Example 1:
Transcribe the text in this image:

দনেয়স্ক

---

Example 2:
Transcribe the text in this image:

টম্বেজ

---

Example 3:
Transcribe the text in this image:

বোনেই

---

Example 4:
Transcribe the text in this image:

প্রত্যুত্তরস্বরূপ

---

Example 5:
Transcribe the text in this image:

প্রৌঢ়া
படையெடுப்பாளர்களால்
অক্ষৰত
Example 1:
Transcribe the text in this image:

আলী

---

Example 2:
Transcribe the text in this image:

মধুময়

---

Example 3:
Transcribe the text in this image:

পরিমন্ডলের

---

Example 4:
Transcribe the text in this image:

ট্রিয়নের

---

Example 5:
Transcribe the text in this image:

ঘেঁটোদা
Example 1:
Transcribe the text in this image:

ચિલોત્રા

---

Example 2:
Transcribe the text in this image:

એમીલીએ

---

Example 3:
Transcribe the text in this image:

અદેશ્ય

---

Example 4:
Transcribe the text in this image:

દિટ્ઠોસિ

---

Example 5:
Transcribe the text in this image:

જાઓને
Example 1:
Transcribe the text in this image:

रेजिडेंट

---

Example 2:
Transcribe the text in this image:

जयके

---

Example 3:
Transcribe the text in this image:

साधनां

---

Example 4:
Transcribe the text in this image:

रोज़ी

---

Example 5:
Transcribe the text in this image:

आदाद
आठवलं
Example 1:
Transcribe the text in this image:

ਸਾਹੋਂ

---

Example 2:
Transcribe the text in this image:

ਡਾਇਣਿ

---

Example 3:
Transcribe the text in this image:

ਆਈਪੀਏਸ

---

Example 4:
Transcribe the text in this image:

TRY IT
All of the material above needs to be transcribed verbatim.

REPLY
Example 1:
Transcribe the text in this image:

দনেয়স্ক

---

Example 2:
Transcribe the text in this image:

টম্বেজ

---

Example 3:
Transcribe the text in this image:

বোনেই

---

Example 4:
Transcribe the text in this image:

প্রত্যুত্তরস্বরূপ

---

Example 5:
Transcribe the text in this image:

প্রৌঢ়া
படையெடுப்பாளர்களால்
অক্ষৰত
Example 1:
Transcribe the text in this image:

আলী

---

Example 2:
Transcribe the text in this image:

মধুময়

---

Example 3:
Transcribe the text in this image:

পরিমন্ডলের

---

Example 4:
Transcribe the text in this image:

ট্রিয়নের

---

Example 5:
Transcribe the text in this image:

ঘেঁটোদা
Example 1:
Transcribe the text in this image:

ચિલોત્રા

---

Example 2:
Transcribe the text in this image:

એમીલીએ

---

Example 3:
Transcribe the text in this image:

અદેશ્ય

---

Example 4:
Transcribe the text in this image:

દિટ્ઠોસિ

---

Example 5:
Transcribe the text in this image:

જાઓને
Example 1:
Transcribe the text in this image:

रेजिडेंट

---

Example 2:
Transcribe the text in this image:

जयके

---

Example 3:
Transcribe the text in this image:

साधनां

---

Example 4:
Transcribe the text in this image:

रोज़ी

---

Example 5:
Transcribe the text in this image:

आदाद
आठवलं
Example 1:
Transcribe the text in this image:

ਸਾਹੋਂ

---

Example 2:
Transcribe the text in this image:

ਡਾਇਣਿ

---

Example 3:
Transcribe the text in this image:

ਆਈਪੀਏਸ

---

Example 4:
Transcribe the text in this image:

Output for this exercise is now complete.